All the variables were used in the initial analysis. Afterwards, sanitation and number of members in the household were excluded due to co-linearity. The wealth index was built considering both variables. Possession of a health card and undernutrition were excluded for their co-linearity with immunization and wealth index, respectively. Although low BMI has been highly associated with diarrhea, wealth index was used over undernutrition in the models because the former had 35 % of its data missing.

The statistical analysis was performed using SPSS 20.0 (IBM) and HLM 7 (Scientific Software International, Inc.), as follows: 1) we merged the individual datasets of the 40 countries, 2) we calculated descriptive statistics for categorical (proportions) and numerical variables (mean, standard deviation, minimum and maximum values), 3) we obtained bivariate odd ratios using hierarchical linear modeling logistic regressions of diarrheal disease in all of the studied variables, and 4) we generated multivariable models for diarrhea using hierarchical linear modeling. Stepwise multilevel logistic regression equations were estimated. Individual, family and household factors were included as possible predictors of diarrhea, and differences were deemed to be significant with P-value less than 0.05. The large sample size allowed us to find small differences with narrow 95 % confidence intervals.

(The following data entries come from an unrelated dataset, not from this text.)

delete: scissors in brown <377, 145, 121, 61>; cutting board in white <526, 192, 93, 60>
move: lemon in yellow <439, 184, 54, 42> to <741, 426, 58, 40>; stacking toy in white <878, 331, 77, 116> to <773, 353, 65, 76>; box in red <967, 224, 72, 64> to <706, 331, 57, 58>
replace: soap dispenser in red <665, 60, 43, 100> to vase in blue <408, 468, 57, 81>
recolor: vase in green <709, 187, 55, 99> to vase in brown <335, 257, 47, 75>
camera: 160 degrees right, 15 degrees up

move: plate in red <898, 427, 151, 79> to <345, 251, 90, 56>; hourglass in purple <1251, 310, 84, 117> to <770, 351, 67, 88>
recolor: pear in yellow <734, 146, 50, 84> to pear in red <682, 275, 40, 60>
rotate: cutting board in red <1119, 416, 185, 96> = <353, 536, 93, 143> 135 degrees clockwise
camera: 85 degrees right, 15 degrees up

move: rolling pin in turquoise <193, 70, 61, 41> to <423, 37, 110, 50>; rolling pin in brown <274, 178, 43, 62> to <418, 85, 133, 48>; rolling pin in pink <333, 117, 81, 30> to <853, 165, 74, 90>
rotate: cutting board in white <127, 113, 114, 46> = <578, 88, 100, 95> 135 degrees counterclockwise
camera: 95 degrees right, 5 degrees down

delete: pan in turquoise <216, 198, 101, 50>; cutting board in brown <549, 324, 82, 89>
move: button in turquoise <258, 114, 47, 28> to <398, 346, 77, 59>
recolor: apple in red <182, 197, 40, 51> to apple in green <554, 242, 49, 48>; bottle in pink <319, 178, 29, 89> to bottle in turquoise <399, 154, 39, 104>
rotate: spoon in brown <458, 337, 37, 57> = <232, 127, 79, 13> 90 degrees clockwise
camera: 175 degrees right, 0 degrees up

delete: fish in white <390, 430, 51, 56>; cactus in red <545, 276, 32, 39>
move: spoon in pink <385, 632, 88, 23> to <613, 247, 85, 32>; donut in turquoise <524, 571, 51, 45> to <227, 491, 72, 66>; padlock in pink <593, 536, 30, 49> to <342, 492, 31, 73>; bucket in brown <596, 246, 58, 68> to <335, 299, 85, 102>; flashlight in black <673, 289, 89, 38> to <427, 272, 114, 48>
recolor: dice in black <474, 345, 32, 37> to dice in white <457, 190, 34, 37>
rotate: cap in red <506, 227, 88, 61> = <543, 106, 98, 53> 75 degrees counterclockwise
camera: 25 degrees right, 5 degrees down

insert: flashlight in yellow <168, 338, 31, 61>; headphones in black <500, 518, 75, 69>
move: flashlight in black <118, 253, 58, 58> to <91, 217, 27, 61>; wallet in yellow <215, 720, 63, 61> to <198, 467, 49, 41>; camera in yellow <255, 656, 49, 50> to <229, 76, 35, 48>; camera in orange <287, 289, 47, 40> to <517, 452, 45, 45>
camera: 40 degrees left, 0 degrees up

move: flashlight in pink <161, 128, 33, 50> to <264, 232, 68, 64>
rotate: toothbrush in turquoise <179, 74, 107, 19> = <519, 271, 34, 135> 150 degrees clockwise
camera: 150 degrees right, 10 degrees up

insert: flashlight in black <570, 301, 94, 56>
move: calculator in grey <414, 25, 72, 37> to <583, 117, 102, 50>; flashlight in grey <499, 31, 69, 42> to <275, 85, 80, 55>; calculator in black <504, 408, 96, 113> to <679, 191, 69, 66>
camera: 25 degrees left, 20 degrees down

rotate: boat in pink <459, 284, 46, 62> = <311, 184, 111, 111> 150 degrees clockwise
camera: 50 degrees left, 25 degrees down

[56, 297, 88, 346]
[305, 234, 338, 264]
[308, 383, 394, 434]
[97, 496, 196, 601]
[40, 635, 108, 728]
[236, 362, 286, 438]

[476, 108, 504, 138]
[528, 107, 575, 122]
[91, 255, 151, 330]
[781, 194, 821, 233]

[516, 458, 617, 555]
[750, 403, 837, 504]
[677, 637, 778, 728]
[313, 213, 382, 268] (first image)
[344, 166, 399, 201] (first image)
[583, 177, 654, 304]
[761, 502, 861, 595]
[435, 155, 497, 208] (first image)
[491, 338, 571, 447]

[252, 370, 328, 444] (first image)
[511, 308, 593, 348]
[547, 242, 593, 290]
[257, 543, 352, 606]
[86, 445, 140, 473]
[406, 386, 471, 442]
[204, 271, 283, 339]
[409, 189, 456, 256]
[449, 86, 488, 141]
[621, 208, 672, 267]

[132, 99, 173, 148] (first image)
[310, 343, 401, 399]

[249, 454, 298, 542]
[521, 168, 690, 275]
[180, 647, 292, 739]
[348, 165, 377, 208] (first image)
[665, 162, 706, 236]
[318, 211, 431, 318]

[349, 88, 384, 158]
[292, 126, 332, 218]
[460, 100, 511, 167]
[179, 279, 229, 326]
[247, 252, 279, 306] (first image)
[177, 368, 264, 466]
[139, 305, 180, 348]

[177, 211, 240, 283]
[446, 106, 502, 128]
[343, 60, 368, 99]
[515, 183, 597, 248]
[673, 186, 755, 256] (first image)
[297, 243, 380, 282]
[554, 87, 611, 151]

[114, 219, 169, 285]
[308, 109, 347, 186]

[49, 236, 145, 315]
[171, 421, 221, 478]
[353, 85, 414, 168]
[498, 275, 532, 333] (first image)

Finally, multilevel modeling was used to explore the association of country characteristics with diarrheal disease (between countries associations) adjusting for individual, family and household predictors of the condition (within countries associations) [18, 19]. Full maximum likelihood was used to fit the models. Random effects were estimated only for indicators with variations between groups that could be explained by the studied variables, allowing the coefficients to vary across groups. Those level-1 indicators were centered on the country mean to avoid the problem of co-linearity. All other variables, as well as the neighborhood variables, were centered on the grand mean and we constrained their variance. The final model can be seen in Appendix 2. We have calculated median odd ratios (MORs) and intra-class correlations (ICC) for the models, as well as 80 % interval odd ratios (IORs) for the country level variables [20, 21].

We tested bivariate interactions by multiplying duration of breast feeding and maternal education, duration of breast feeding and maternal employment, immunization and maternal education, and wealth index and immunization to determine if an interaction was present.

Within countries, weights provided by the DHS for children under 5 years of age were utilized in the analysis for the level 1 data. The weights were adjusted to the survey design. Post-stratification was incorporated as a weight adjustment. The adjusted weights were used in all of the analyses. For level 2 data, between countries, weights were created and used in the analysis for each country accounting for the country’s population.

Regression analyses considering the DHS year of survey were performed to assure that the results were not biased by the different time lapses the surveys took place at each country.

Macro International provided the datasets from the 41 countries included in this study. The study was based on secondary sources without identifying information about individual participants. It was given approval by the institutional review board, Comité de Ética en Investigación, Universidad del Rosario.